— Vou, e vou sim!... Que bobagem .!... Quer matar o pequeno, não é? Pois sim... Está-se "ninando"...

— O que é que você disse, hein?

— É isso mesmo: vou e vou!

— Atrevida .

— Atrevida é você, sua... Pensa que não sei...

Em seguida as duas mulheres se puseram caladas durante um instante: a patroa - uma alta senhora, ainda moça, de uma beleza suave e marmórea - com os lábios finos muito descorados e entreabertos, deixando ver os dentes aperolados, muito iguais, cerrados de cólera; a criada agitada, transformada, com faiscações desusadas nos olhos pardos e tristes. A patroa não se demorou assim muito tempo. Violentamente contraída naquele segundo a sua fisionomia repentinamente se abriu num choro convulsivo.

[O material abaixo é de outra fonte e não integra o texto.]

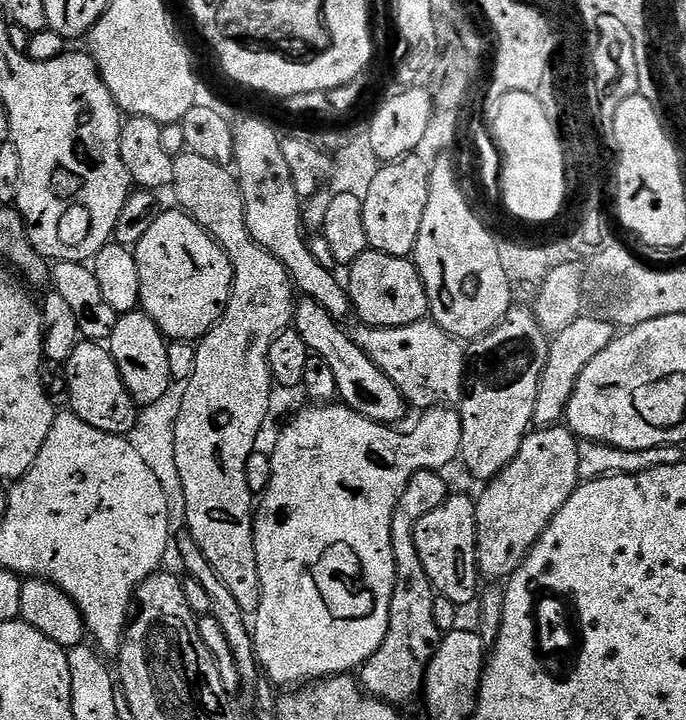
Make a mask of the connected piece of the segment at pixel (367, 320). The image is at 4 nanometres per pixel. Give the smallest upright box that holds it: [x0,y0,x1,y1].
[346,250,429,328]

A injúria da criada, decepções matrimoniais, amarguras do seu ideal amoroso, fatalidades de temperamento, todo aquele obscuro drama de sua alma, feito de uma porção de coisas que não chegava bem a colher, mas nas malhas das quais se sentia presa e sacudida, subiu-lhe de repente à consciência, e ela chorou.

Na sua simplicidade popular, a criada também se pôs a chorar, enternecida pelo sofrimento que ela mesma provocara na ama.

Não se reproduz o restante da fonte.